TASK DESCRIPTION => Without including the pictures, copy each line below exactly as it reads.

COLLECTED DATA =>
Content starts
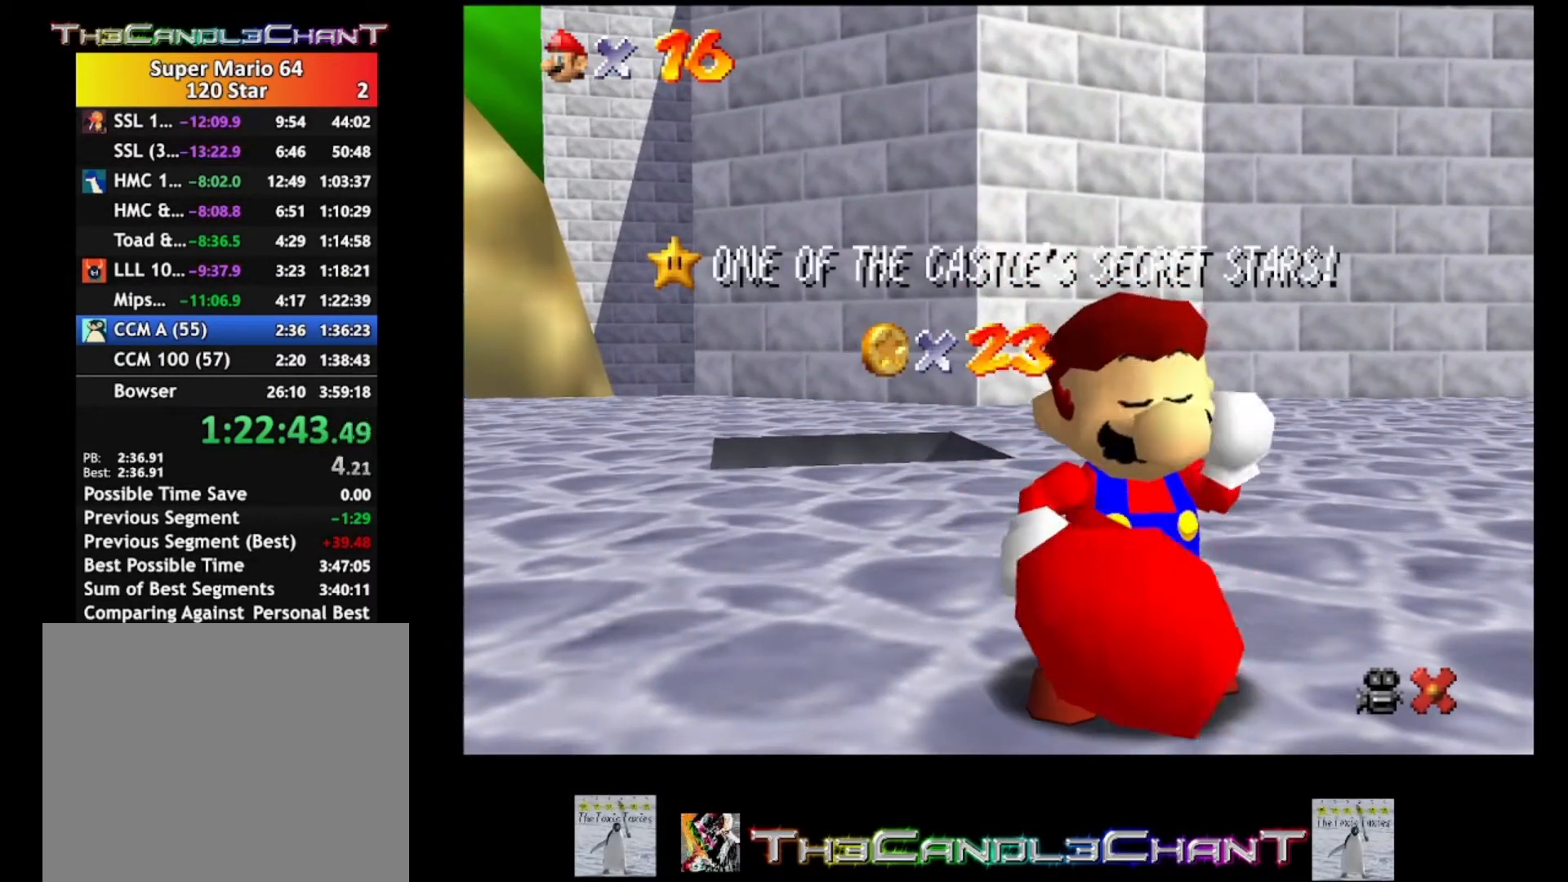
{"buttons": [], "left_stick": "center", "right_stick": "center", "events": [[33, "A", "down"], [33, "X", "down"], [133, "A", "up"], [133, "X", "up"], [233, "A", "down"], [233, "X", "down"], [300, "A", "up"], [300, "X", "up"], [400, "A", "down"], [400, "X", "down"], [467, "A", "up"], [467, "X", "up"]]}
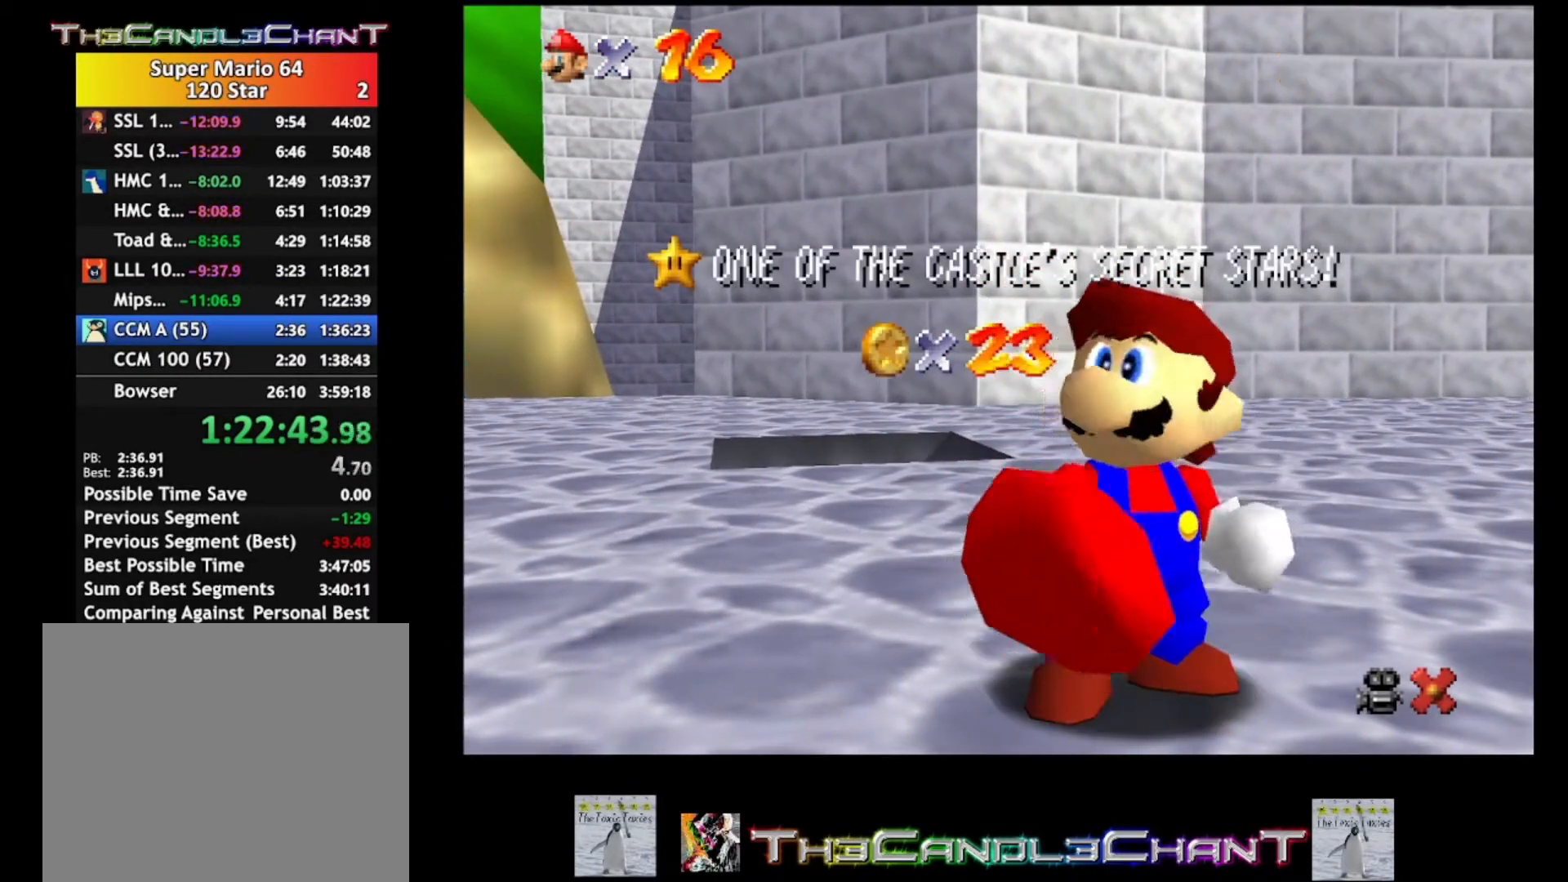
{"buttons": [], "left_stick": "center", "right_stick": "center", "events": [[67, "A", "down"], [67, "X", "down"], [133, "X", "up"], [167, "A", "up"], [233, "A", "down"], [233, "X", "down"], [300, "X", "up"], [333, "A", "up"], [400, "A", "down"], [400, "X", "down"], [467, "X", "up"], [500, "A", "up"]]}
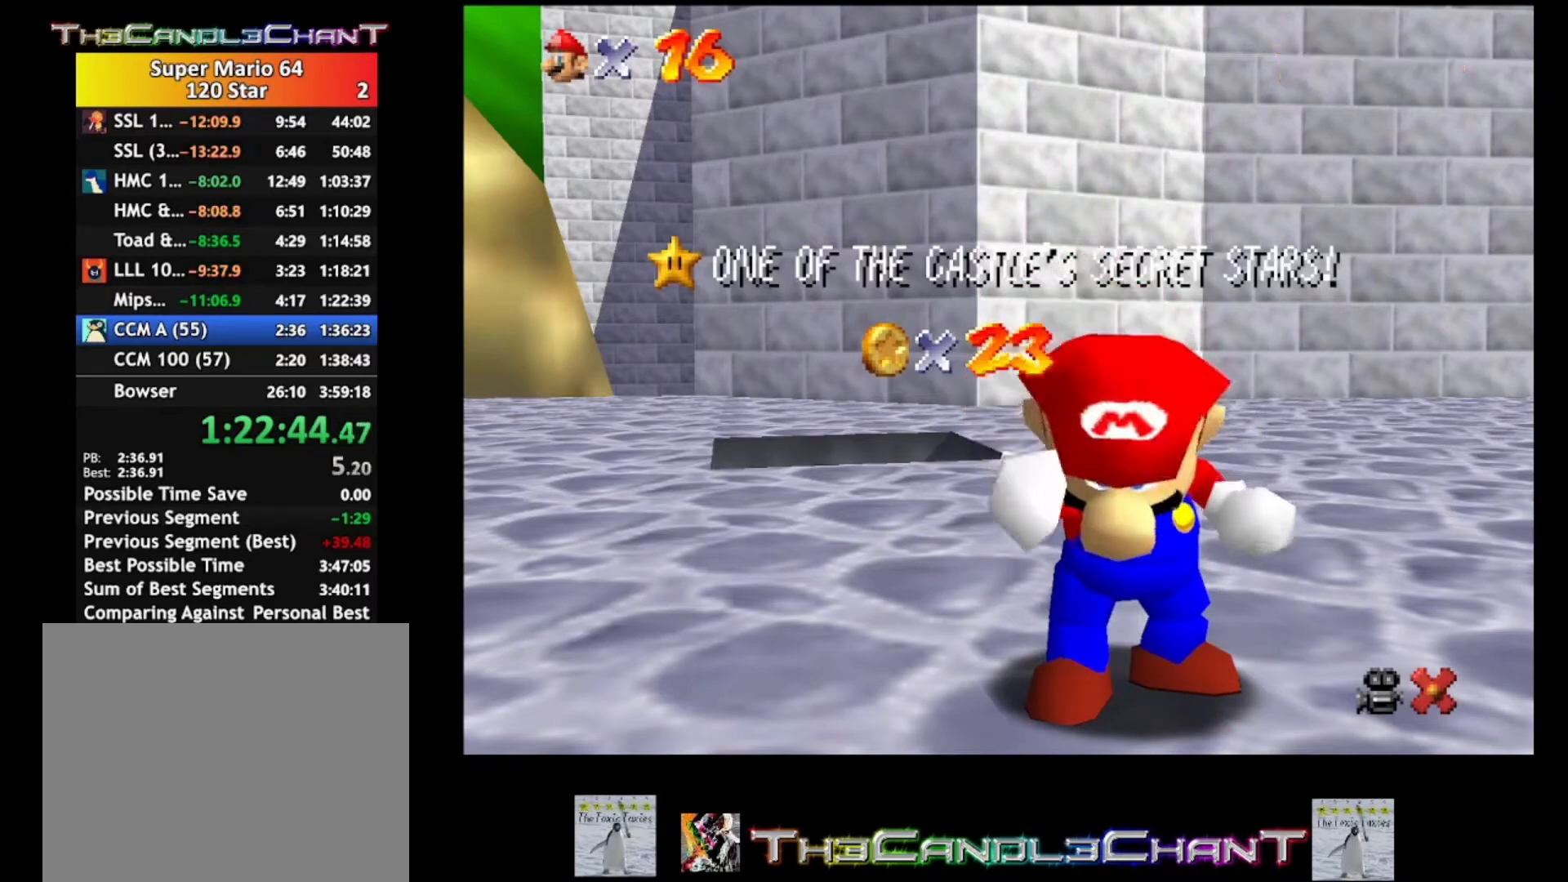
{"buttons": [], "left_stick": "center", "right_stick": "center", "events": [[67, "A", "down"], [67, "X", "down"], [133, "X", "up"], [167, "A", "up"], [233, "A", "down"], [233, "X", "down"], [300, "X", "up"], [333, "A", "up"], [400, "A", "down"], [400, "X", "down"], [500, "A", "up"], [500, "X", "up"]]}
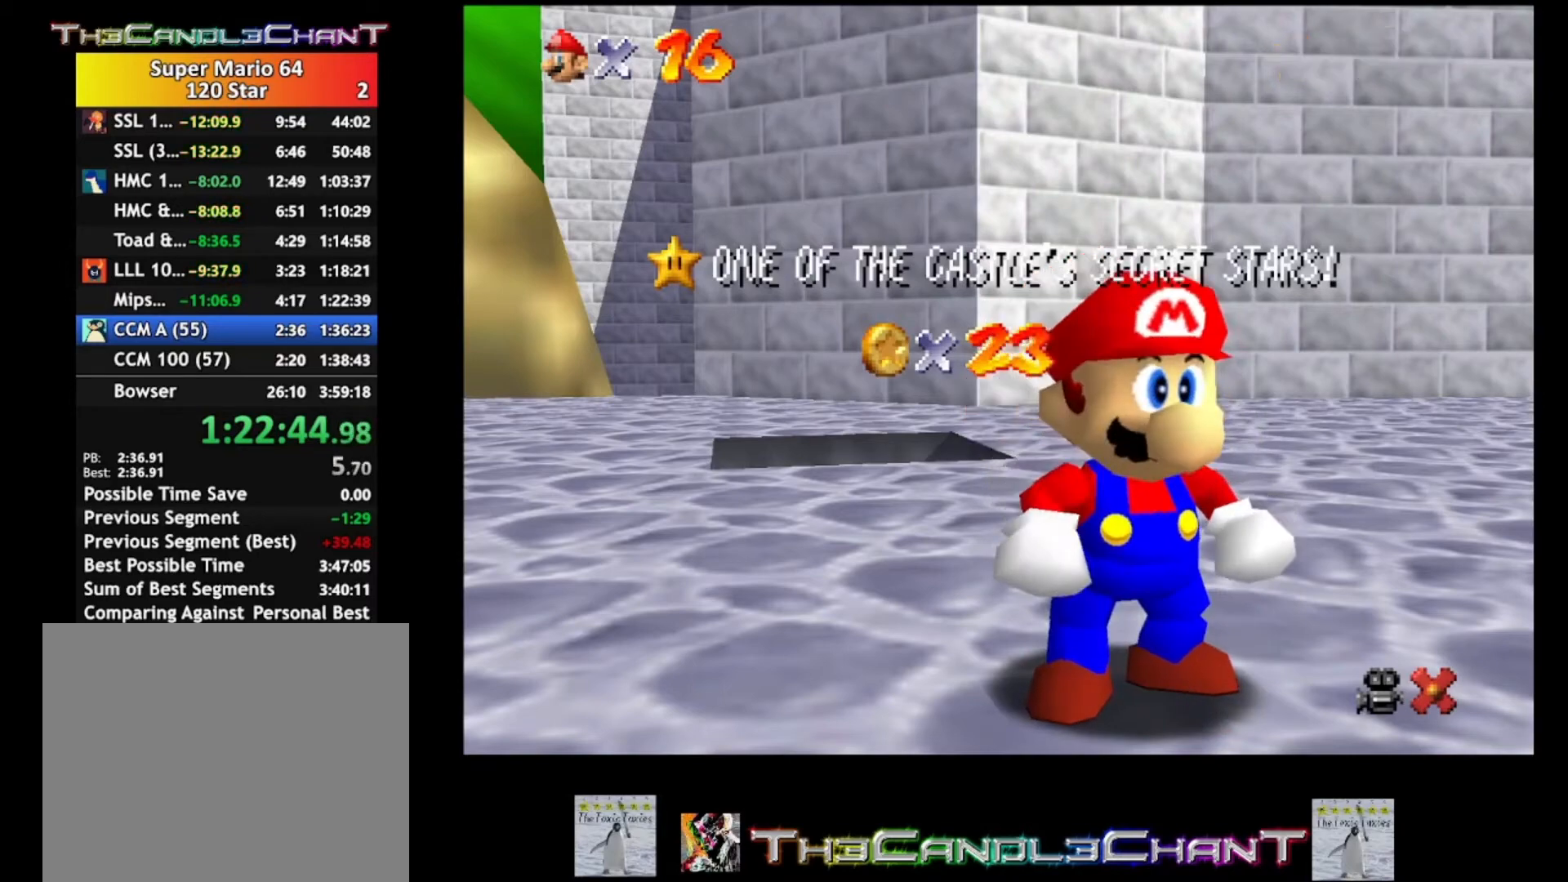
{"buttons": ["A"], "left_stick": "center", "right_stick": "center", "events": [[67, "A", "down"], [100, "X", "down"], [167, "A", "up"], [167, "X", "up"], [267, "A", "down"], [267, "X", "down"], [333, "A", "up"], [333, "X", "up"], [433, "A", "down"], [433, "X", "down"], [500, "X", "up"]]}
Content ends
ANSWER FOR THIS EXERCISE =>
{"buttons": [], "left_stick": "center", "right_stick": "center", "events": [[33, "A", "down"], [33, "X", "down"], [133, "A", "up"], [133, "X", "up"], [233, "A", "down"], [233, "X", "down"], [300, "A", "up"], [300, "X", "up"], [400, "A", "down"], [400, "X", "down"], [467, "A", "up"], [467, "X", "up"]]}
{"buttons": [], "left_stick": "center", "right_stick": "center", "events": [[67, "A", "down"], [67, "X", "down"], [133, "X", "up"], [167, "A", "up"], [233, "A", "down"], [233, "X", "down"], [300, "X", "up"], [333, "A", "up"], [400, "A", "down"], [400, "X", "down"], [467, "X", "up"], [500, "A", "up"]]}
{"buttons": [], "left_stick": "center", "right_stick": "center", "events": [[67, "A", "down"], [67, "X", "down"], [133, "X", "up"], [167, "A", "up"], [233, "A", "down"], [233, "X", "down"], [300, "X", "up"], [333, "A", "up"], [400, "A", "down"], [400, "X", "down"], [500, "A", "up"], [500, "X", "up"]]}
{"buttons": ["A"], "left_stick": "center", "right_stick": "center", "events": [[67, "A", "down"], [100, "X", "down"], [167, "A", "up"], [167, "X", "up"], [267, "A", "down"], [267, "X", "down"], [333, "A", "up"], [333, "X", "up"], [433, "A", "down"], [433, "X", "down"], [500, "X", "up"]]}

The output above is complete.